WHAT NEEDS TO BE DONE -
Pull out from the material below all lines with "coffee".

DATA LISTING -
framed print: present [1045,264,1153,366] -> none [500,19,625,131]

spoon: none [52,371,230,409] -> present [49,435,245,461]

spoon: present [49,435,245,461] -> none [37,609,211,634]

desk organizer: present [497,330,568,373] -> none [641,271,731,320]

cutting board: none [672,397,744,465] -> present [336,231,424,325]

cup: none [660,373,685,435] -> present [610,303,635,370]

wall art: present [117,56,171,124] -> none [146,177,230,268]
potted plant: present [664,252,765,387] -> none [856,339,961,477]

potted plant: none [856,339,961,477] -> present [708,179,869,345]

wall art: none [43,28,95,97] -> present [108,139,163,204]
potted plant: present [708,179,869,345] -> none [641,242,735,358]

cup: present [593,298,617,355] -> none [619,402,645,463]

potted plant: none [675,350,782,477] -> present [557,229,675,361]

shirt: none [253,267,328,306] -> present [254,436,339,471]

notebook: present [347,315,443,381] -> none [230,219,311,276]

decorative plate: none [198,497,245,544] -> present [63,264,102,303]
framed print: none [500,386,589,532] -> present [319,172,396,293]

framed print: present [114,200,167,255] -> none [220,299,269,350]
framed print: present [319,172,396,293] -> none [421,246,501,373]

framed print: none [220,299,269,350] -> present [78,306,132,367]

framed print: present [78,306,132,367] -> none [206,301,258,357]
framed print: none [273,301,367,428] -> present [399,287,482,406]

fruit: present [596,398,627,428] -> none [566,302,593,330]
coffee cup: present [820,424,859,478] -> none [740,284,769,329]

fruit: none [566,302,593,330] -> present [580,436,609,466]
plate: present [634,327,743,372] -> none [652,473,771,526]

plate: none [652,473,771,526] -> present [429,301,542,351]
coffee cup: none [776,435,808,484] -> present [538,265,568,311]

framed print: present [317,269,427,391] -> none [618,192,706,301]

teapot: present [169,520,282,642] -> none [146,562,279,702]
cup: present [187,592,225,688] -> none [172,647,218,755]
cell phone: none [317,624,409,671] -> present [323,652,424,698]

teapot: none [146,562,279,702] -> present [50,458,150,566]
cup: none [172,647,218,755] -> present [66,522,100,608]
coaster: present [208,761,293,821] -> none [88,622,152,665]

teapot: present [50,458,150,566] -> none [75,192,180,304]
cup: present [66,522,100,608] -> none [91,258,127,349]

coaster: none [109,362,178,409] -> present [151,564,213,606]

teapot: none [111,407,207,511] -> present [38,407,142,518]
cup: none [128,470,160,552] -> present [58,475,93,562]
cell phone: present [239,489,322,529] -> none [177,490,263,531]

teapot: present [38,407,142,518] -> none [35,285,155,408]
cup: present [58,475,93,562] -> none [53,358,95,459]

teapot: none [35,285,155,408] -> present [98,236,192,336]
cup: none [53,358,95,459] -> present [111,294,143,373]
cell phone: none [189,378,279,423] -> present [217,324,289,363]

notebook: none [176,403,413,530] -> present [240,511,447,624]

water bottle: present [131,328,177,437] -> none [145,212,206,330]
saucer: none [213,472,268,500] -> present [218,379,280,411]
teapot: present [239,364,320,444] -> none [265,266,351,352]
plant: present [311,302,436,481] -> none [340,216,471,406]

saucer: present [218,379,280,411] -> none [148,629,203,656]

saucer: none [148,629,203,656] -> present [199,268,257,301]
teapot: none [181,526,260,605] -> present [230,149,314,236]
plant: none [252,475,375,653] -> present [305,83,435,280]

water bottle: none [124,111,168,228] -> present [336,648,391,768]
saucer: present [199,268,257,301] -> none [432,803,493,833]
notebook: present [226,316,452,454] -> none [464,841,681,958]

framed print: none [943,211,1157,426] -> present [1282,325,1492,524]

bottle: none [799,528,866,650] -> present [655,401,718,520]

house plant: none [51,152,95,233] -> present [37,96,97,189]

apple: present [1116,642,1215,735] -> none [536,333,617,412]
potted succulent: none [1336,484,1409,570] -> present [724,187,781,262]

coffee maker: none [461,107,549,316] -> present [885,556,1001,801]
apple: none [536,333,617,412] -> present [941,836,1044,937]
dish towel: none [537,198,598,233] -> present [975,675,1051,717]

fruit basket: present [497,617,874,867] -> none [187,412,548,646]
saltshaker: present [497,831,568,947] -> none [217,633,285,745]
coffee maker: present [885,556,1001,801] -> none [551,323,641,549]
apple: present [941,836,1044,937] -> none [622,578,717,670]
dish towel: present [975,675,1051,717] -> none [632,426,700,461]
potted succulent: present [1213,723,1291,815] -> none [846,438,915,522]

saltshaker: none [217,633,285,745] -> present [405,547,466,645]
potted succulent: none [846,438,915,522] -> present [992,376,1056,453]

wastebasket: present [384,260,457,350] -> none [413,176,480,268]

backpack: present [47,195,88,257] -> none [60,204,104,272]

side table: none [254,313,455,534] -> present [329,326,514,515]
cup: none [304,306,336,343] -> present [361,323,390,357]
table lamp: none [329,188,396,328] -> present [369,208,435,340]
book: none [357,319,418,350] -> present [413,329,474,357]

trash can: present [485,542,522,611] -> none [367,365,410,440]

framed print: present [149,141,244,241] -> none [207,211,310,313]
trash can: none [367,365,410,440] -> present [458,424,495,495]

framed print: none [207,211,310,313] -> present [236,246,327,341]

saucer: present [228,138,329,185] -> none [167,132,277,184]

RESULT BELOW -
coffee cup: present [820,424,859,478] -> none [740,284,769,329]
coffee cup: none [776,435,808,484] -> present [538,265,568,311]
coffee maker: none [461,107,549,316] -> present [885,556,1001,801]
coffee maker: present [885,556,1001,801] -> none [551,323,641,549]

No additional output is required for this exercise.